Excerpted passage.
The first few weeks that I played, I used a pick; I wanted to sound like Geddy Lee and always thought that he used a pick (he just digs in really hard, that's all). It didn't really sound all that good, though, and it caused a lot of fret buzz, so I just said "screw it" and started using two fingers, planting my thumb on the neck pickup of my MIM Jazz.
After a couple of months, I started using three fingers in a rather haphazard style; I usually play R-M-I-M, but when I'm doing something with lots of cross-string jumping (the middle section of "Portrait of Tracy," for example), I tend to use my ring finger as a string-jumping lead, Gary Willis style.
Up until about last month, I was still planting my thumb on the neck pickup. With my new Dean 5-string, I was running into problems keeping the low B quiet, so I started using a bastard floating thumb technique--keeping the thumb on the face of the pickup and sliding it down to the B when necessary.
In the past few weeks, I've become acutely aware of just how much the pickups on my Dean suck, especially the bridge unit. The bridge PU has <b>no</b> midrange and is very thin-sounding. To get a bit more midrange out of my bass, I started playing over the bridge pickup, and doing floating-thumb muting on the B, E, and A strings. Surprisingly enough, it's coming along pretty well. I can articulate fast passages and I can finally get that punchy "burp" out of the bridge pickup. I still want to put in some Bartolinis to get thicker midrange out of my bass, but I can be heard now, at the expense of some fundamental.

Record extracts.

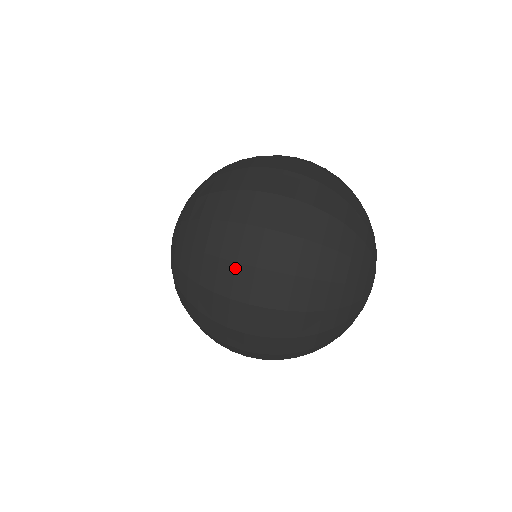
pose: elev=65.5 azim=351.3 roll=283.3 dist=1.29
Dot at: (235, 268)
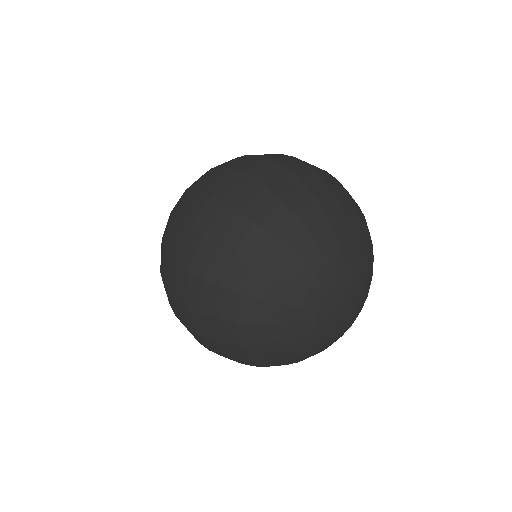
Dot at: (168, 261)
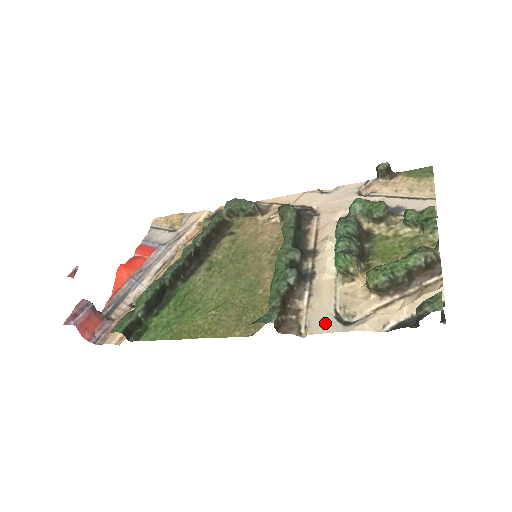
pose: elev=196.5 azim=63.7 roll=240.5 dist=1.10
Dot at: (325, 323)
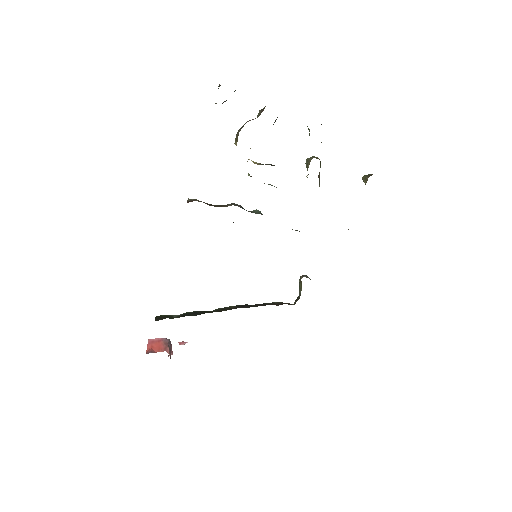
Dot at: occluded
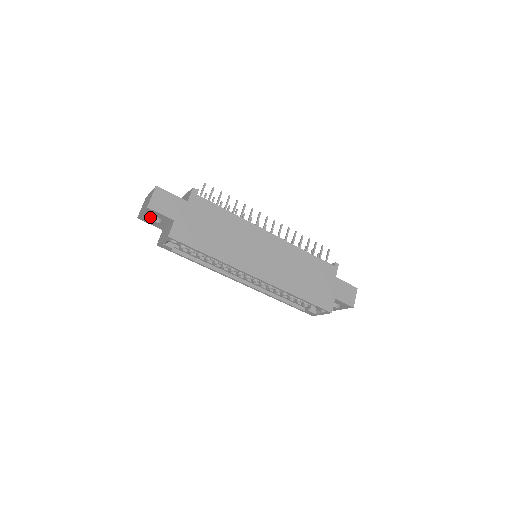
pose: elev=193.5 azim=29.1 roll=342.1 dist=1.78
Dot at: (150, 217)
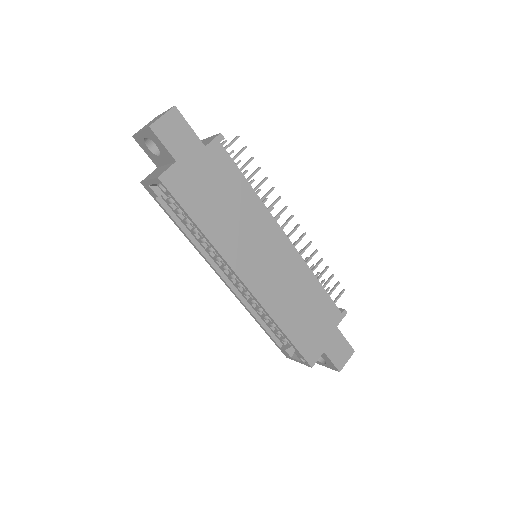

Problem set.
1 - From the post on bass technique, reproduce verbatim the stretch from "In the past" through "of some fundamental.".
2 - According to the post on bass technique, which instrument made it hard to keep the low B string quiet?
3 - Condense the paragraph of the post on bass technique that begins "In the past few weeks" into a short bulleted list that keeps its main facts.

Answers to the tasks.
1 -
In the past few weeks, I've become acutely aware of just how much the pickups on my Dean suck, especially the bridge unit. The bridge PU has <b>no</b> midrange and is very thin-sounding. To get a bit more midrange out of my bass, I started playing over the bridge pickup, and doing floating-thumb muting on the B, E, and A strings. Surprisingly enough, it's coming along pretty well. I can articulate fast passages and I can finally get that punchy "burp" out of the bridge pickup. I still want to put in some Bartolinis to get thicker midrange out of my bass, but I can be heard now, at the expense of some fundamental.

2 - A new Dean 5-string.

3 -
- The Dean's pickups are poor, especially the bridge pickup, which has no midrange and sounds thin.
- To get more midrange, the writer started playing over the bridge pickup, using floating-thumb muting on the B, E, and A strings.
- This is going well: fast passages can be articulated, and the bridge pickup now gives a punchy "burp."
- The writer still wants to install Bartolinis for thicker midrange.
- The bass can now be heard, at the expense of some fundamental.